Il senso di sicurezza di una popolazione inebetita dal timore dell’altro e diverso. Molti anni fa, il solito Baumann sottolineava come la funzione dello Stato si fosse ridotta ormai ai compiti di sicurezza e di protezione degli individui – spogliato di valenze economiche, sociali, simboliche, lo Stato doveva occuparsi del corpo dei cittadini, organizzandosi per preservarne il ruolo di consumatore.  Un paradosso, poiché scompare in questo modo il senso del termine stesso: cittadino. Resta l’individuo-consumatore globale circondato da una rete che protegge lui, e la sua paypal.
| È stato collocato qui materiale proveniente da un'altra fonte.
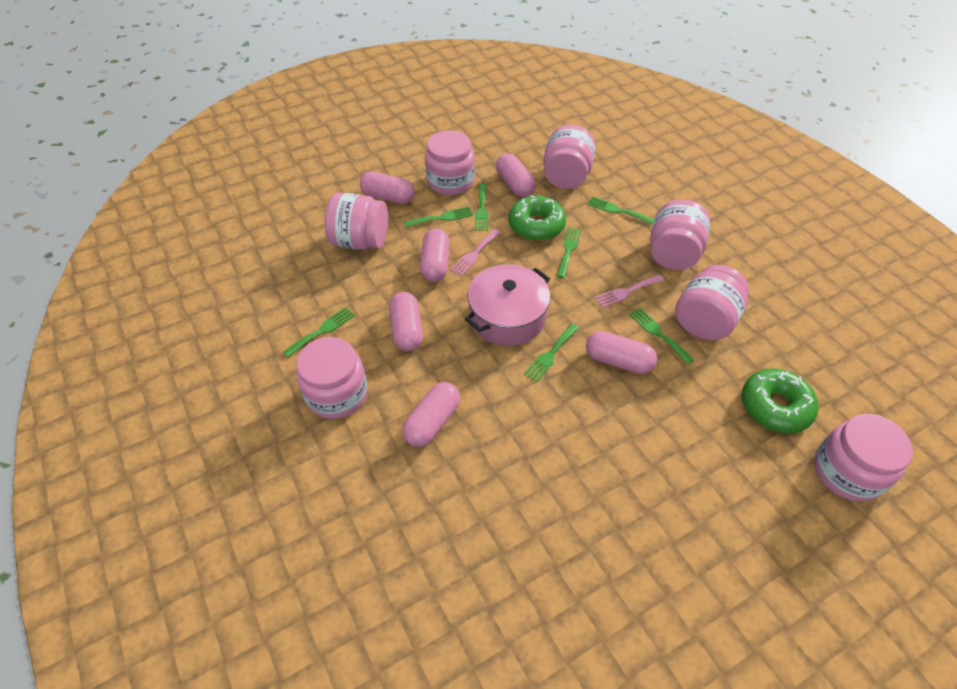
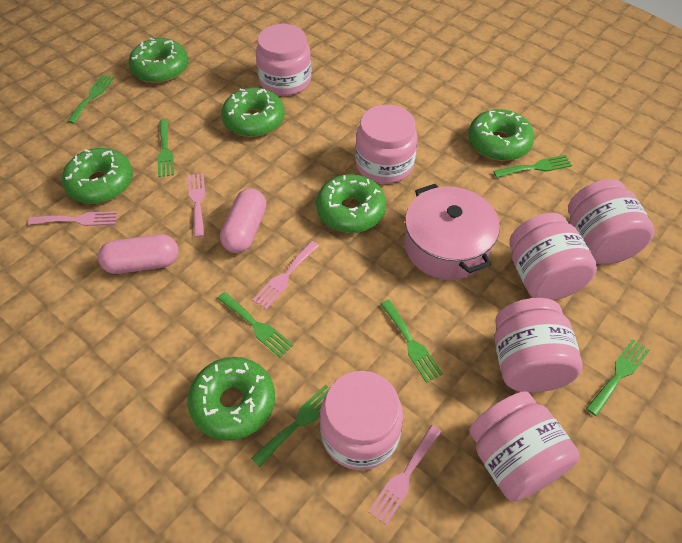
green donut: [509,195,566,241] [742,369,818,433] = 2 -> [62,148,133,204] [129,38,189,83] [188,357,275,441] [221,87,285,137] [316,174,386,233] [468,109,534,161] = 6
pink capsule: [360,171,415,204] [389,292,423,351] [402,382,460,447] [420,229,450,282] [496,153,535,197] [586,331,657,374] = 6 -> [98,234,179,274] [220,189,266,253] = 2
pink fork: [450,229,501,276] [595,275,664,308] = 2 -> [28,211,117,226] [188,173,205,238] [252,241,319,309] [368,425,442,525] = 4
Non è un caso, credo, se il bisogno di comunità si sia spostato entro i confini del virtuale, lì dove sembra (sembra) lontano il rischio di coinvolgimento e ferimento del corpo fisico dell’individuo.

E’ questa la filosofia che autorizza e anzi sancisce l’utilizzo della violenza da parte del potere e lo rende quasi naturale. Ineluttabile. Oggi ci offende meno un morto pestato nelle carceri che un’incursione della censura sul web.

E’ questa anche  la filosofia che ci costringe a sottolineare che Stefano Cucchi non aveva droga nelle vene, che aveva un lavoro, che si curava e sperava. A cercare cioè  in lui quelle qualità che ce lo fanno sentire meno diverso, meno minaccioso. Noi che chiediamo giustizia riusciamo a farlo meglio, se ci convinciamo della sua redenzione – prossima, o avvenuta. Che era un bravo ragazzo, uno che presto avremmo incontrato al centro commerciale, in coda, con in mano, come noi, la sua carta prepagata.

Ma questo a ben vedere non significa niente, perché chi uccide una persona resta un assassino, a prescindere dalla vittima.

E chi viene ucciso è morto. A prescindere dalla sua vita.